Excerpt
• • • • •

To use GroupBy() to do this, you will need a suitable IEqualityComparer<List<string>> that compares lists of strings. There is no built-in implementation, so you have to roll your own:

public sealed class StringListEqualityComparer : IEqualityComparer<List<string>>
{
    public bool Equals(List<string> x, List<string> y)
    {
        if (ReferenceEquals(x, y))
            return true;

        if (x == null || y == null)
            return false;

        return x.SequenceEqual(y);
    }

    public int GetHashCode(List<string> strings)
    {
        int hash = 17;

        foreach (var s in strings)
        {
            unchecked
            {
                hash = hash * 23 + s?.GetHashCode() ?? 0;
            }
        }

        return hash;
    }
}

Once you've got that, you can use it with GroupBy() as follows:

public static void Main()

• • • • •

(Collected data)

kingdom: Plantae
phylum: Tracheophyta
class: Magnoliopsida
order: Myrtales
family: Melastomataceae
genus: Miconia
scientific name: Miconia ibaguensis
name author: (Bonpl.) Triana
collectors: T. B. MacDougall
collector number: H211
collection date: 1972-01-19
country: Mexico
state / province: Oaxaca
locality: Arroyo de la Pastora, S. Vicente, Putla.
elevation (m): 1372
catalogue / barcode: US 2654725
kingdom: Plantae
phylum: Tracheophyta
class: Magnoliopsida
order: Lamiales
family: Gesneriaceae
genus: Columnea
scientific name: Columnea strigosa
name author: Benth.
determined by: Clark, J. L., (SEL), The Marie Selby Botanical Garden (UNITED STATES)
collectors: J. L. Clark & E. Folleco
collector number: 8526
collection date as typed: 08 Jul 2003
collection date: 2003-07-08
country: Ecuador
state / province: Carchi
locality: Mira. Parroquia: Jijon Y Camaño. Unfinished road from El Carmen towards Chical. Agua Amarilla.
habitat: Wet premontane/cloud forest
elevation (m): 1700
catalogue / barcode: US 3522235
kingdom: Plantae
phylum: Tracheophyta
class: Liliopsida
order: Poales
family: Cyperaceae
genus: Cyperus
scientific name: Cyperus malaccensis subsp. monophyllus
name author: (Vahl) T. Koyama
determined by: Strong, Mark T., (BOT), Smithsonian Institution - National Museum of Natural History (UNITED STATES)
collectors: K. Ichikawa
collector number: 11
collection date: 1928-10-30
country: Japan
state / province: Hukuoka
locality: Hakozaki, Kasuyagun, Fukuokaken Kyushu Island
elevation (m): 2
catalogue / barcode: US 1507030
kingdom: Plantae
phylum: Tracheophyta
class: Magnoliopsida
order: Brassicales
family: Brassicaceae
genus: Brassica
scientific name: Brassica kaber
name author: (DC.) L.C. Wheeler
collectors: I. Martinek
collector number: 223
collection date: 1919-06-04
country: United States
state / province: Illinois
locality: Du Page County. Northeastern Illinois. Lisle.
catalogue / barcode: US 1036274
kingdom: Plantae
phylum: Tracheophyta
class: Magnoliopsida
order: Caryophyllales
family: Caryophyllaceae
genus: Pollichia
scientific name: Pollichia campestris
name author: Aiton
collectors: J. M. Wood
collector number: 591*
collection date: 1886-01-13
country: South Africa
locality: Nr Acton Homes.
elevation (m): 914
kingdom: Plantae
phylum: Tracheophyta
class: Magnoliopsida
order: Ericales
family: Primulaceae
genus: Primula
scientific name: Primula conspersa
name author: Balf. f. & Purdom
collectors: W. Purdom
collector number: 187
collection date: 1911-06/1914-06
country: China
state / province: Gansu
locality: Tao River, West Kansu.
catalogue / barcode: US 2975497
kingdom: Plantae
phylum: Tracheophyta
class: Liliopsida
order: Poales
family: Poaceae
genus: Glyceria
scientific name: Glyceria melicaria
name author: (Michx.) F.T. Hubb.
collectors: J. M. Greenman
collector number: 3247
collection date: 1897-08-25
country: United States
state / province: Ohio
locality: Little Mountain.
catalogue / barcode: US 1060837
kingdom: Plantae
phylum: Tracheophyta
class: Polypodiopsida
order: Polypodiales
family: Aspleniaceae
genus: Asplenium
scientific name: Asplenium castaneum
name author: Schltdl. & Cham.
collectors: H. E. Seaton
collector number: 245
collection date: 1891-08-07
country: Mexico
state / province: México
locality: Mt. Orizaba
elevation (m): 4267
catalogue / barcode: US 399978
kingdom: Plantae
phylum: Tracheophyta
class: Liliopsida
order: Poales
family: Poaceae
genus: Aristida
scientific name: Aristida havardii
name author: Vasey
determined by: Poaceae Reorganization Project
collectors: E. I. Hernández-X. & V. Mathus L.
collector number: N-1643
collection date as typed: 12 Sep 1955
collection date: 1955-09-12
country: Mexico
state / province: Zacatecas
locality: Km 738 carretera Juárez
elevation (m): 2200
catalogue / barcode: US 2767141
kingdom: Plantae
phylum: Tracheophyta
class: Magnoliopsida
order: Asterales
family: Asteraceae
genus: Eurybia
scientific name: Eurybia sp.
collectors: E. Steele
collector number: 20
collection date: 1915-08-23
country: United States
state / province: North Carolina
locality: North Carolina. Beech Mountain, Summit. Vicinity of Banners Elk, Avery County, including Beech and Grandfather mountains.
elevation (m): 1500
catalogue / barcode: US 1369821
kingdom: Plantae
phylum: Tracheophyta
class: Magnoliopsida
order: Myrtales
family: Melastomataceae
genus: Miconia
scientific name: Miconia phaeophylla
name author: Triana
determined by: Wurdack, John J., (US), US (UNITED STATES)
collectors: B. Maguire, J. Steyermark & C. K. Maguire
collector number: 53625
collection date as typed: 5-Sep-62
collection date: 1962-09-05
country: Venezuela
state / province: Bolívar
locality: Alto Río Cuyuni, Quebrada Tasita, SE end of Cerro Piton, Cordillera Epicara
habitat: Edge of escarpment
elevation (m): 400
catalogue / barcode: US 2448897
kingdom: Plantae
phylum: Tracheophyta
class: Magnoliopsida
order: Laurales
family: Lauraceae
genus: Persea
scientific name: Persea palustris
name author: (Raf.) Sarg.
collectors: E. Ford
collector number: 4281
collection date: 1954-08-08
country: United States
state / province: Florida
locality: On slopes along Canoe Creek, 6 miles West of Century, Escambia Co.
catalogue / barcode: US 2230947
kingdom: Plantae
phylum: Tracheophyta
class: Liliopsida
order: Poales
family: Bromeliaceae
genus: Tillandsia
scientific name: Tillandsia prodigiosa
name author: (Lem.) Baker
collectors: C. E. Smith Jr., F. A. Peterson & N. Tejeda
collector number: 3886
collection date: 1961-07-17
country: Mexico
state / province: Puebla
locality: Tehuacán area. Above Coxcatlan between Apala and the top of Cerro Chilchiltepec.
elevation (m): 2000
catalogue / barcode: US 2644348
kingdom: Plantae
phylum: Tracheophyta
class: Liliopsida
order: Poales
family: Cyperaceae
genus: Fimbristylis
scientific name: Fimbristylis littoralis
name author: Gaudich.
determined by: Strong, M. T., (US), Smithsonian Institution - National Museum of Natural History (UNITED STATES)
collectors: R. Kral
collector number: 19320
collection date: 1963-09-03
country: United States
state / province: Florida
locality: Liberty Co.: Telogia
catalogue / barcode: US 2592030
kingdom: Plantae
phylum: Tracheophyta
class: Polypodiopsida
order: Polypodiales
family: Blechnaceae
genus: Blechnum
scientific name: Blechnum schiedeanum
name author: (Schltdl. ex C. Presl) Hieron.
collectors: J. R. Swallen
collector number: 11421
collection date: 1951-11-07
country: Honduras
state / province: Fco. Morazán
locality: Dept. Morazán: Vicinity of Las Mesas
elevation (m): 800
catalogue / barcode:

• • • • •

Activity
Reproduce the entire excerpt about comparing lists of strings with GroupBy(), character for character.

Response area
To use GroupBy() to do this, you will need a suitable IEqualityComparer<List<string>> that compares lists of strings. There is no built-in implementation, so you have to roll your own:

public sealed class StringListEqualityComparer : IEqualityComparer<List<string>>
{
    public bool Equals(List<string> x, List<string> y)
    {
        if (ReferenceEquals(x, y))
            return true;

        if (x == null || y == null)
            return false;

        return x.SequenceEqual(y);
    }

    public int GetHashCode(List<string> strings)
    {
        int hash = 17;

        foreach (var s in strings)
        {
            unchecked
            {
                hash = hash * 23 + s?.GetHashCode() ?? 0;
            }
        }

        return hash;
    }
}

Once you've got that, you can use it with GroupBy() as follows:

public static void Main()